(Task to complete): Output every line of each item below, without changing anything.

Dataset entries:
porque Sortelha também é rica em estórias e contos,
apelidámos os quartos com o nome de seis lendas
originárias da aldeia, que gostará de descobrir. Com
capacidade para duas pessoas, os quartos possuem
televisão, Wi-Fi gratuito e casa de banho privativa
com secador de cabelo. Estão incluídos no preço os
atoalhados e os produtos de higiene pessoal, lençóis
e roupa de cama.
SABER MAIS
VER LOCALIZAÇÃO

(Exercise answer):
porque Sortelha também é rica em estórias e contos,
apelidámos os quartos com o nome de seis lendas
originárias da aldeia, que gostará de descobrir. Com
capacidade para duas pessoas, os quartos possuem
televisão, Wi-Fi gratuito e casa de banho privativa
com secador de cabelo. Estão incluídos no preço os
atoalhados e os produtos de higiene pessoal, lençóis
e roupa de cama.
SABER MAIS
VER LOCALIZAÇÃO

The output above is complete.